Avraham Reisen and the Art of the Yiddish Story

Instructor: Curt Leviant

Avraham Reisen (1876-1953) is among the great Yiddish short story writers, a culture hero on a par with Sholom Aleichem. Influenced by Chekhov, whose stories we will also read, Reisen writes wonderfully direct, humorous and poignant stories about shtetl Jews with insight and compassion. During the three weekly sessions we will read, analyze and discuss a group of his representative tales and learn how he shapes character, theme and plot.

Translating Yiddish Literature: An Introductory Workshop

Instructor: Curt Leviant

During the three sessions we will discuss the art of translation and look at the differences between literal and literary translation.
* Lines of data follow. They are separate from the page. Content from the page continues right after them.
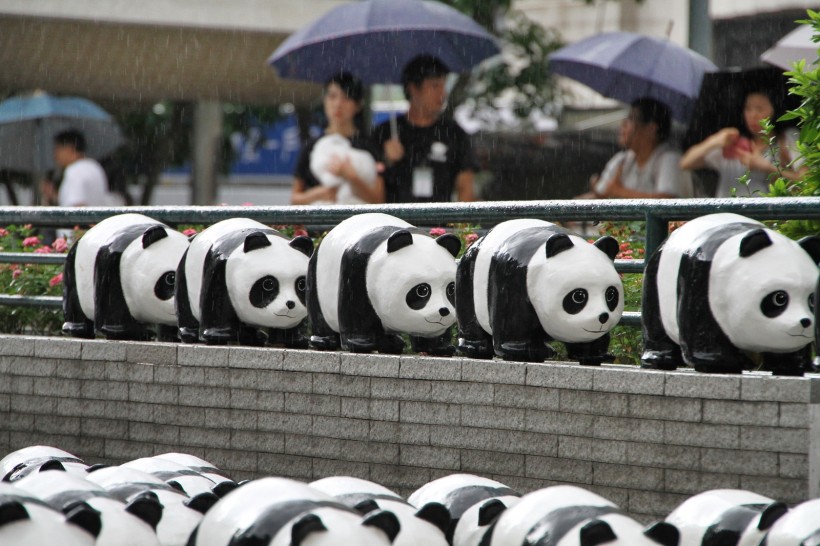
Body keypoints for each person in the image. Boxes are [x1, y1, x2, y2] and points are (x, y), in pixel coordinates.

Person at [372, 54, 477, 203]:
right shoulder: (385, 132)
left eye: (444, 85)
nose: (442, 93)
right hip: (394, 223)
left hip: (440, 224)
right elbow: (370, 190)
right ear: (413, 88)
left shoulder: (454, 133)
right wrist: (385, 160)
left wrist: (461, 225)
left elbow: (465, 187)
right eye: (435, 86)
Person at [679, 88, 805, 197]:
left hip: (767, 221)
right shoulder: (733, 144)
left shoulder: (787, 139)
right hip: (729, 218)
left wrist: (767, 168)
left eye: (759, 109)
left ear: (775, 110)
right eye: (748, 109)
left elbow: (806, 182)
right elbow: (686, 163)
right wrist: (713, 141)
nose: (753, 115)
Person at [291, 72, 384, 205]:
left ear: (358, 105)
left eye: (346, 97)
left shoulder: (370, 145)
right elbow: (294, 199)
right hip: (320, 223)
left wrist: (352, 178)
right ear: (324, 100)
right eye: (332, 96)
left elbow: (379, 200)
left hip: (360, 222)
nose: (338, 104)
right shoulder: (311, 146)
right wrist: (319, 193)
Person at [583, 98, 691, 199]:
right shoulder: (622, 159)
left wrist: (619, 191)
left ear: (651, 128)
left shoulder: (670, 159)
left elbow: (667, 201)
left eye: (631, 119)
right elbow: (602, 191)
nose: (623, 125)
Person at [41, 129, 112, 207]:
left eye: (58, 149)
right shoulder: (94, 167)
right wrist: (54, 196)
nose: (55, 156)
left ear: (70, 149)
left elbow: (77, 206)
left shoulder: (74, 171)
Must a translator always say what the author says? We will begin with simple passages and then move on to classic writers like Sholom Aleichem, I.L. Peretz, Avraham Reisen, Chaim Grade, and the poet/fabulist, Eliezer Shtaynbarg. Reading knowledge of Yiddish mandatory.
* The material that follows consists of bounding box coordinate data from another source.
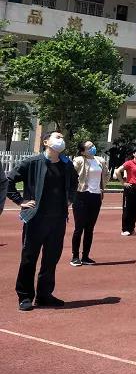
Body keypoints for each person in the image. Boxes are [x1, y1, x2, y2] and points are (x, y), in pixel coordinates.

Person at [7, 131, 78, 311]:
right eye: (57, 137)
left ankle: (44, 295)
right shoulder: (33, 162)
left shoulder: (66, 164)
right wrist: (20, 201)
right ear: (46, 141)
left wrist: (70, 197)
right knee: (29, 258)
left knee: (51, 259)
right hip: (36, 220)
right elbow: (8, 181)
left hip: (58, 220)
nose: (61, 140)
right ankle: (25, 296)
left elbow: (74, 183)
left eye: (62, 137)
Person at [70, 140, 109, 266]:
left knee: (90, 228)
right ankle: (75, 256)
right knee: (79, 228)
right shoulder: (79, 160)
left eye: (93, 145)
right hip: (81, 195)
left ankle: (85, 256)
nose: (93, 148)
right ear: (83, 151)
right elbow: (70, 174)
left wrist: (102, 187)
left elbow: (106, 174)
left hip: (96, 196)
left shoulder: (100, 160)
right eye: (89, 147)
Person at [115, 147, 136, 236]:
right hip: (130, 187)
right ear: (134, 154)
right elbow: (118, 171)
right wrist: (123, 183)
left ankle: (132, 228)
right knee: (127, 209)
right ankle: (125, 229)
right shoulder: (129, 163)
A Feeling For Place: Yiddish, Ethnography, and New York's Jewish Neighborhoods

Instructor: Rakhmiel Peltz

The American Jewish experience for more than four centuries has largely been a history of Yiddish-speaking Jews and their descendants. This course will explore the attachment of Yiddish-speakers to New York City and its neighborhoods, ethnographic studies in print and film of staying put in urban surroundings for those who enjoy staying put, most especially in New York, and a final project in which participants will attempt to record and share an ethnographic life history of a New Yorker bound to her Jewish neighborhood.

Vatican II and the History of Jewish-Catholic Relations

Instructor: Magda Teter

2015 is the 50th anniversary of "Nostra Aetate," a document issued by the Vatican during the II Vatican Council that redefined the relationship between the Catholic Church and the Jews. As scholar John Connelly called it, the transformation was "From Enemy to Brother." This course will offer a necessarily brief overview of the history of the Catholic Church's attitude toward Jews. We will look at the foundational texts, from the biblical to modern, to understand the historical transformations and continuities of the theological and political views of the Church about Jews.
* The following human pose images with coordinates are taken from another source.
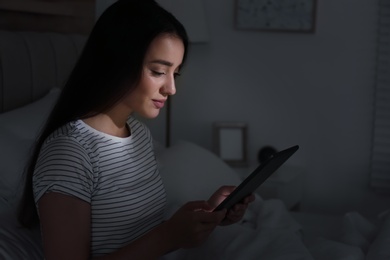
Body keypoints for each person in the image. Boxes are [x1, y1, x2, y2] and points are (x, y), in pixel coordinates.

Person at [18, 0, 255, 259]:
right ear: (117, 61)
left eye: (174, 74)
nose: (171, 89)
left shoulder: (138, 134)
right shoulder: (68, 153)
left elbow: (140, 236)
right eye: (158, 71)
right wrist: (169, 236)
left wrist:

Honey on the Page: Yiddish Children's Literature and Yiddish Culture

Instructor: Miriam Udel

Emerging during the second decade of the twentieth century and flourishing until the khurbn, Yiddish children's literature constitutes a truly trans-national corpus reaching from Warsaw and Vilna, to Kharkov and Moscow, to New York, Detroit and Montreal, to Tel Aviv, Buenos Aires and Havana. Writing for children, as almost every canonical Yiddish author did at some point, necessarily stakes claims on a vision for the future. Surely it is no accident that a vibrant Yiddish literary children's culture arose at a moment of bracing ideological ferment, when socialism, Soviet communism, and Zionism all appeared as lively and plausible potentialities for Jewish communal expression and actualization. Shaping future citizens of a Yiddishland that would eventually come to be everywhere and nowhere, children's literature played an important role in negotiating the tensions between traditional and emerging forms of Jewish identity. Organized thematically, this overview will consider the following: secularist representations of the Jewish Sabbath, Soviet communism, American socialism, Jews as world citizens, and the perennial challenge of teaching the alef-beys and Yiddish literacy.